“You can’t park there overnight. If you’re blocking the sidewalk, you’ll get ticketed. The carport fits two, but my daughter plays basketball after school. Once she’s in bed, I’ll move my car so you can park behind me.”
I can think of bigger logistical issues than parking, but I nod. Hudson can get the report later.
“I wasn’t expecting you today,” she says, descending the stairs to the floor below, the faint spice of her perfume trailing behind her. “Forgive the chaos.”
“No problem.” That’s what I say, but I see nothing out of place that would indicate chaos of any kind.
In the basement, the air temperature drops, and instead of lemon, I pick up notes of detergent and fabric softener. Laundry.
“You’ll stay here. It’s a better place to set up than the street. Besides, street parking can be a challenge.”
The guest room is neat, the sheets crisp, pulled back over the comforter in a hotel-worthy turn-down display. Across the hall, a bathroom. To one side, an exercise room; to the other, a den with a heather-gray sectional, oversized TV, and grasscloth walls, their texture catching the recessed light. The thick carpet muffles our steps. A bar gleams under recessed lighting. No chaos in sight.

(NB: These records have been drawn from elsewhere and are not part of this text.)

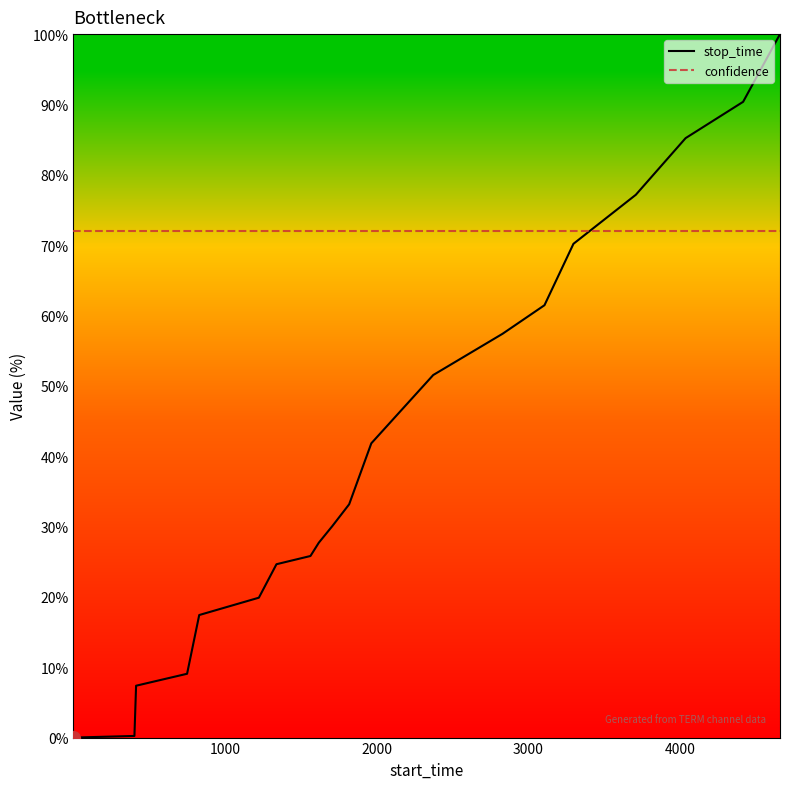

What is the minimum value for confidence?

72.0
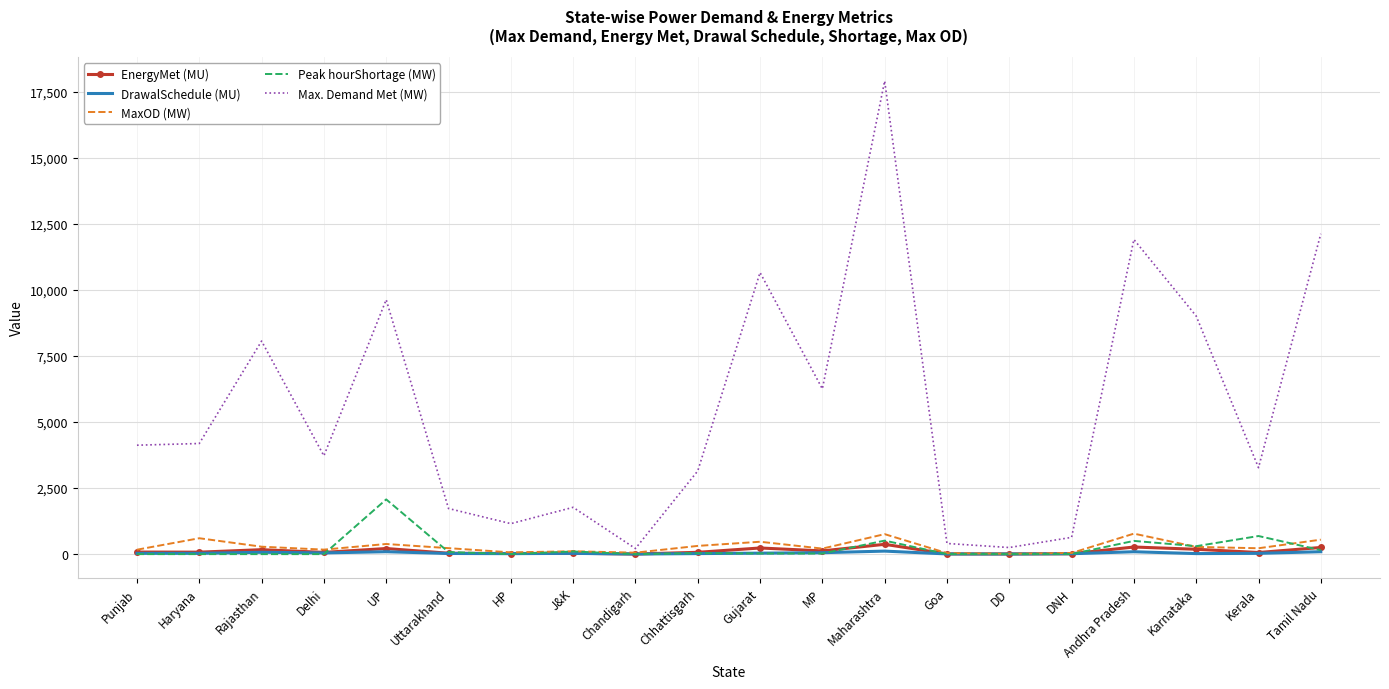

What is the maximum value for Max. Demand Met (MW)?

17901.0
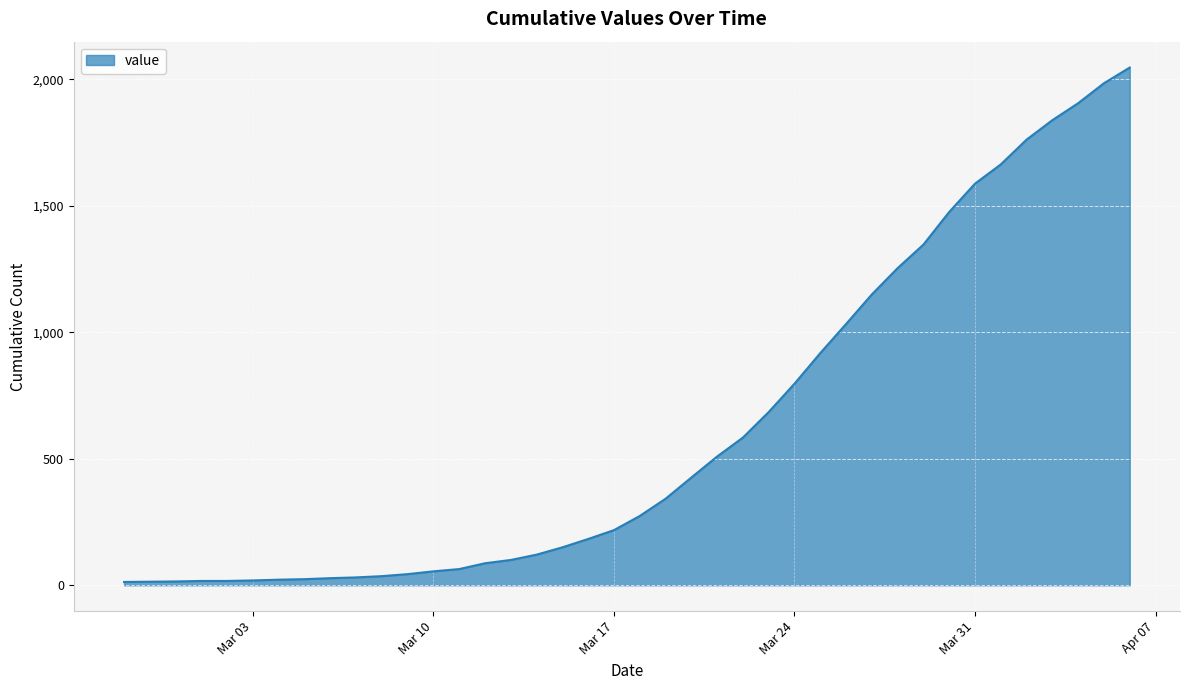

How many categories are shown in the chart?

40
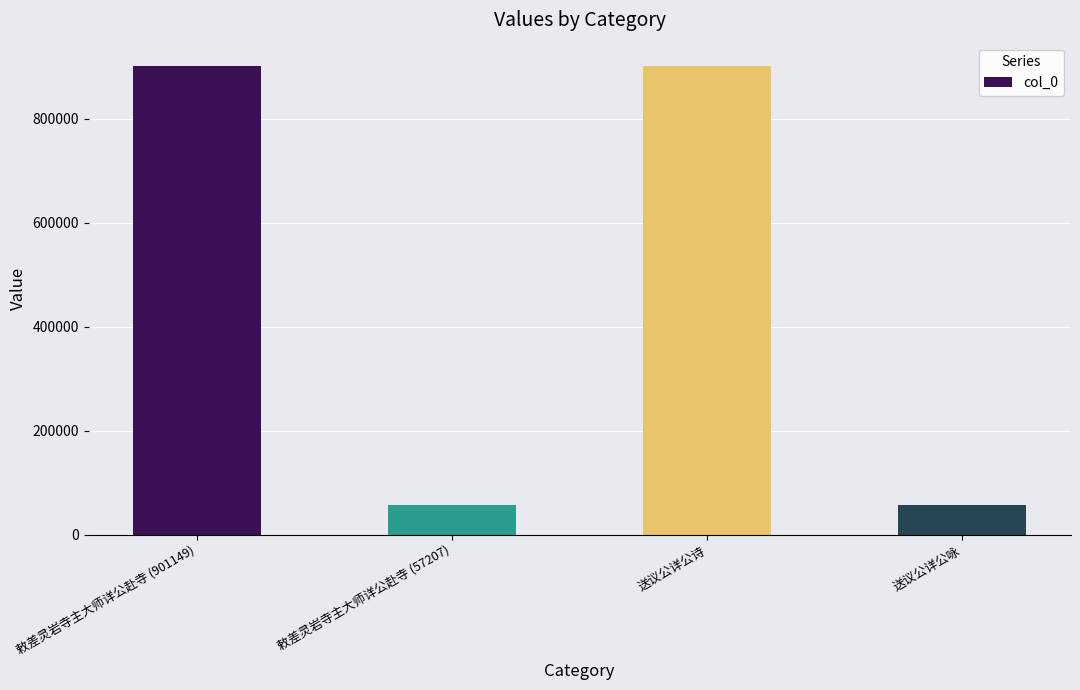

The value at 送议公详公诗 is 193526. True or false?

False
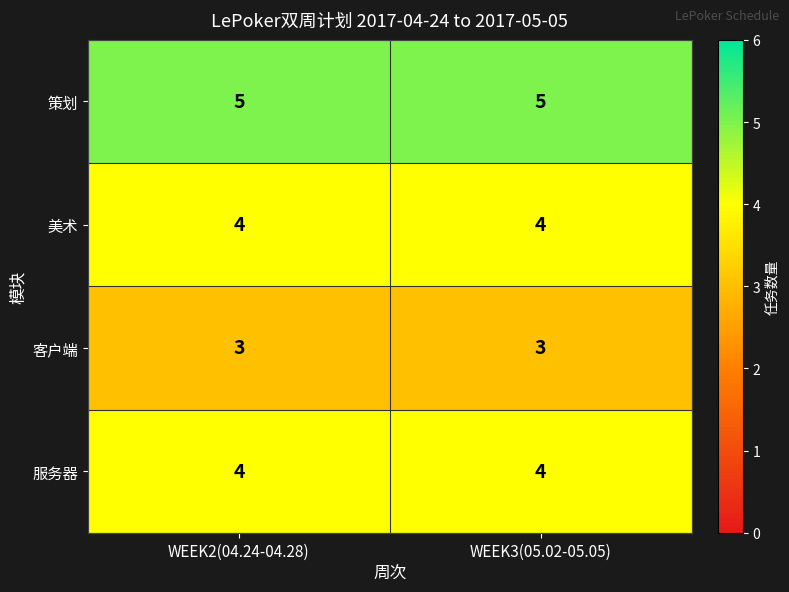

What is the smallest value displayed?

3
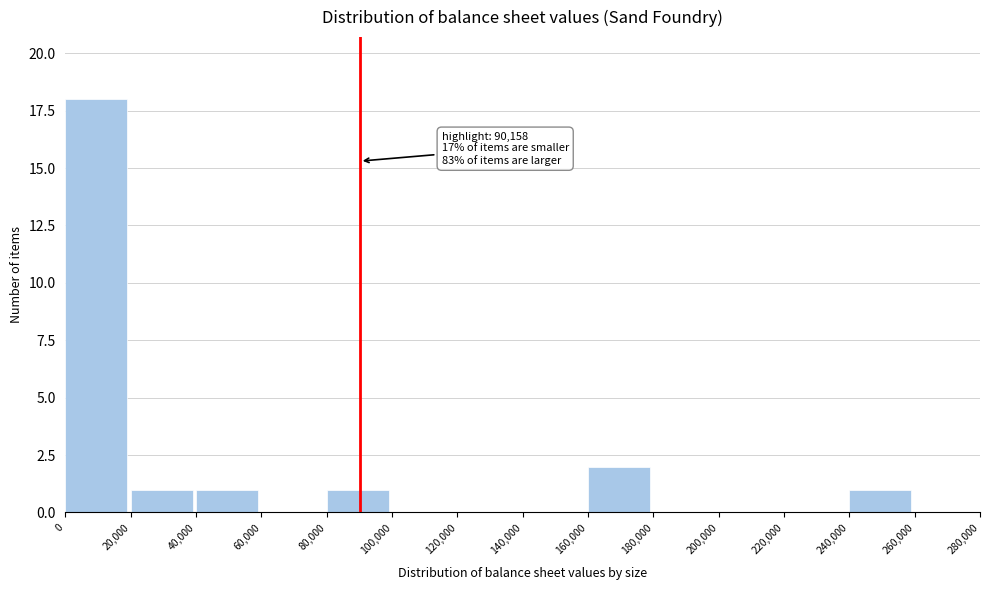

Which range on the x-axis has the tallest bar?

0 to 20,000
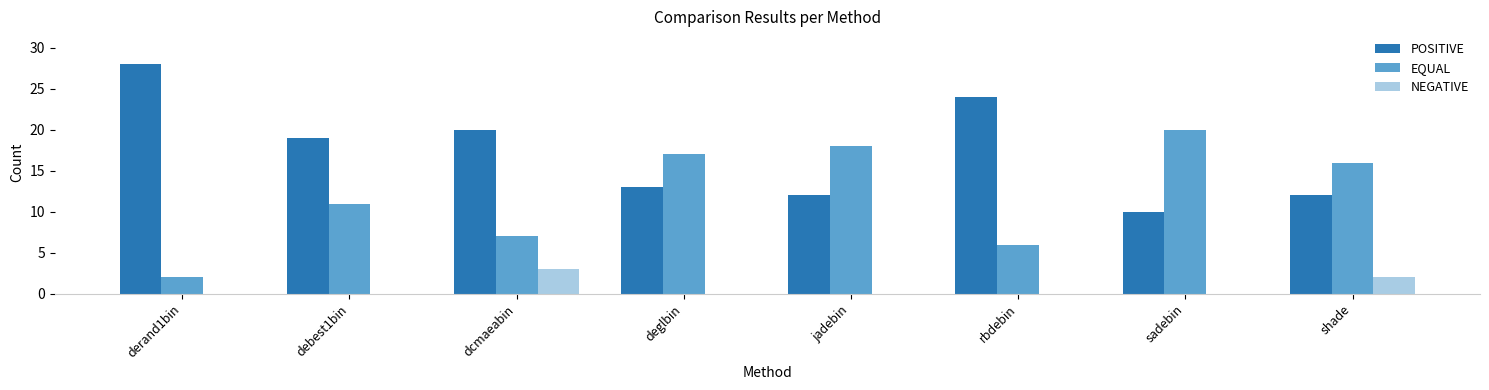

Which series has the largest total across all categories?

POSITIVE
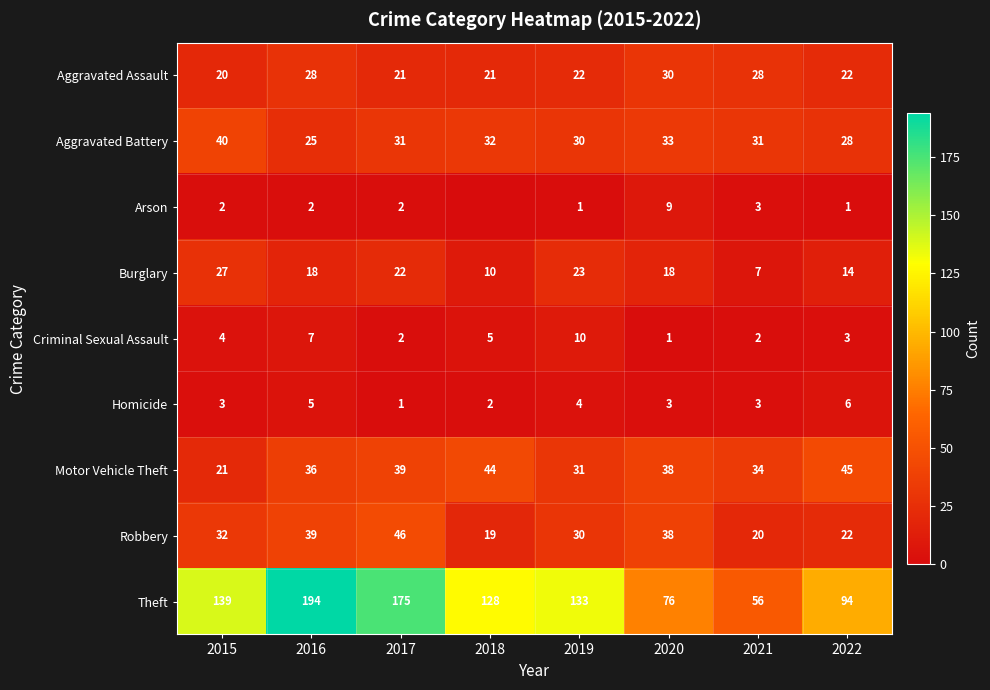

What is the highest value of the Criminal Sexual Assault series?

10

“That fridge holds wine,” she says. “The other’s stocked with water and soda. Use the kitchen upstairs if you’d rather. Laundry room’s there.” She points. “Cleaning service comes Thursdays. They handle laundry, too.”
“That won’t be necessary.” She might think I’m living here, but that’s not actually the plan. I have an apartment in NoMa—North of Massachusetts Avenue, close enough. I’m night shift.
She doesn’t respond, simply climbs the stairs ahead of me. I keep my eyes on the hallway.
We continue, past the main floor I entered into, and up an additional flight of stairs.
Up here, the light grows warmer.
She gestures toward an open doorway. “My bedroom.” She points in the opposite direction. “When I work from home, I work in there.”
She points to a glass-walled home office that mirrors her office in Manhattan.
KOAN has been running daytime protective services for her about a month now. No specific threats identified, but the congressional investigation is gaining traction—and the people it’s likely to expose aren’t minor players. Elena Vasquez was White House chief of staff. The names connected to her network reach high enough that even the president isn’t above scrutiny. Anyone tied to the original case becomes a potential target, and Alicia Morgan is tied directly—she managed the senator’s crisis, she knows names, she’ll likely be called to testify. Until recently she’d insisted nine to five coverage was sufficient. Hudson disagreed. So did I.
The hallway walls are lined with photos—sun-drenched candids of her and a dark-haired little girl with freckles and a wide smile. Unexpected warmth against all the white.
“My daughter’s bedroom is upstairs,” she says, pointing to the next flight. “Two rooms and a sitting area. One’s her hangout space, one her bedroom. The top floor’s hers.”
“That’s good,” I say. “Safest floor.”
She tilts her head, either as a question or in annoyance. I’m not sure which.
“And that one?” I gesture to a closed door beside her room.
“My closet.” A small, satisfied smile. “Converted bedroom.”
Of course. Control, order, design.
She steps into her office, opens a drawer, and hands me a set of keys. “These open all exterior doors.”
“You have an alarm.”
“Yes.” She retrieves a black folder, passes it across the desk. “Instructions, codes, contacts. I only know mine—you can set your own.”
Her movements are smooth, efficient, but a slight tightness at the corners of her mouth betrays fatigue.
I clock the framed photos on her desk. Her daughter—blue eyes, freckles, messy pigtails, joy unfiltered. A reminder that somewhere beneath all this polish, warmth exists.
“If you need anything, contact Caroline,” she says, then hesitates. “Or Hudson. I mix them up sometimes.”
“Hudson’s my supervisor.” When she mentions Caroline, she must be referring to Caroline Moore, KOAN’s founder. Dorian is her husband, a billionaire who has been in the news periodically over the decades thanks to his political family. That must be the Dorian she mentioned earlier.
“Right.” She nods. “Let Hudson know.”